What needs to be done
Report all lines of the data below that hold the word "TRIANGLE".

Dataset content
-*-

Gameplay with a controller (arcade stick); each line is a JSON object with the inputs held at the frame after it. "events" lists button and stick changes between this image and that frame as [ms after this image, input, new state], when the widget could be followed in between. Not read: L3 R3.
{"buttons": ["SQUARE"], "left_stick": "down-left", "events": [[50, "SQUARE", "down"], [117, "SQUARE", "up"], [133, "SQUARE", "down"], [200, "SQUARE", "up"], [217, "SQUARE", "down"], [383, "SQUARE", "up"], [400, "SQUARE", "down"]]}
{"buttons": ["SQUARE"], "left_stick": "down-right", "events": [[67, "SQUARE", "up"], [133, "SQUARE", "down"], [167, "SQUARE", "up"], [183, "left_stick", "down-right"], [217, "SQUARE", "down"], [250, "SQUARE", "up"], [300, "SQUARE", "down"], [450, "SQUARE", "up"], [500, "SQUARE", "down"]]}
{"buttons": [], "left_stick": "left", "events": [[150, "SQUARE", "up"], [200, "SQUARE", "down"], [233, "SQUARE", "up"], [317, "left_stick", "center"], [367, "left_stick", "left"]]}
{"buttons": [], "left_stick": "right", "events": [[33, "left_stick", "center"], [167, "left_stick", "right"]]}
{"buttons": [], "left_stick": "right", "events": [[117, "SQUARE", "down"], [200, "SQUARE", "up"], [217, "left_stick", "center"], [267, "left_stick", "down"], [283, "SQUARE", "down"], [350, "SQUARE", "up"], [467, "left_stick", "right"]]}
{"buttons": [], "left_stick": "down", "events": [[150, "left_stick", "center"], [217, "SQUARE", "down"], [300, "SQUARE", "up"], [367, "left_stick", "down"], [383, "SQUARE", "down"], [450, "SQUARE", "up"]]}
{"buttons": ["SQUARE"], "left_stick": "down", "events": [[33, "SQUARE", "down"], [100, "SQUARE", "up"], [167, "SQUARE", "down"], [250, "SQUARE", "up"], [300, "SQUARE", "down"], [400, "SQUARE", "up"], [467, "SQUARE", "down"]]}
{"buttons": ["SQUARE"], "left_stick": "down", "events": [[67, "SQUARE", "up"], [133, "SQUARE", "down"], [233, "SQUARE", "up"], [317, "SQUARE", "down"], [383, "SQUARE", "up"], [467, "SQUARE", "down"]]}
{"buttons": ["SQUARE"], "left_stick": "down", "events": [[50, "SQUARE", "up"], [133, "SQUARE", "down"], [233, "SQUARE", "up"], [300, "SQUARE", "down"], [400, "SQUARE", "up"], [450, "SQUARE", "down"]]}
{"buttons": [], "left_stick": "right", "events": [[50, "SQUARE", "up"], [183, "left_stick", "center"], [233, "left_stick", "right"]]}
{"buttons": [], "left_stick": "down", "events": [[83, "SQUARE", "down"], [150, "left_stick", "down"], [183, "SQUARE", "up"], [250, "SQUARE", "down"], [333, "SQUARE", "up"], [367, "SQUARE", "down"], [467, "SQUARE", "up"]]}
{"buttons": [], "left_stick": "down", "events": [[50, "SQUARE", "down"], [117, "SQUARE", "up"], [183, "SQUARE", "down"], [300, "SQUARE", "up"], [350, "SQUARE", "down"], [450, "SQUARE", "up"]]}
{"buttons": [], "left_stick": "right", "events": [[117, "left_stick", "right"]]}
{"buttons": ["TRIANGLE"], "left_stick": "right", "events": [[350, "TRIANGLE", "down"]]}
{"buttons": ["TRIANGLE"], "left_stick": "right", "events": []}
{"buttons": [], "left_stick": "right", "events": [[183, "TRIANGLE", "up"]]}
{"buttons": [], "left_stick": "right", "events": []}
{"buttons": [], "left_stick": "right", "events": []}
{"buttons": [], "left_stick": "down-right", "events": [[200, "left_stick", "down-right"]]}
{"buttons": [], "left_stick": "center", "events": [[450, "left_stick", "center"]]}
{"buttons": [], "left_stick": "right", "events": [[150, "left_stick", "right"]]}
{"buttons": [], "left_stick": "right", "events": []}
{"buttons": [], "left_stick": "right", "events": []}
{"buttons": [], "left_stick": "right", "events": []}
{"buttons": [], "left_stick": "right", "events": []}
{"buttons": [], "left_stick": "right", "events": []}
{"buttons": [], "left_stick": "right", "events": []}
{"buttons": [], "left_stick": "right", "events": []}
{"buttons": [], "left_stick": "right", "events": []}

-*-

Worked solution
{"buttons": ["TRIANGLE"], "left_stick": "right", "events": [[350, "TRIANGLE", "down"]]}
{"buttons": ["TRIANGLE"], "left_stick": "right", "events": []}
{"buttons": [], "left_stick": "right", "events": [[183, "TRIANGLE", "up"]]}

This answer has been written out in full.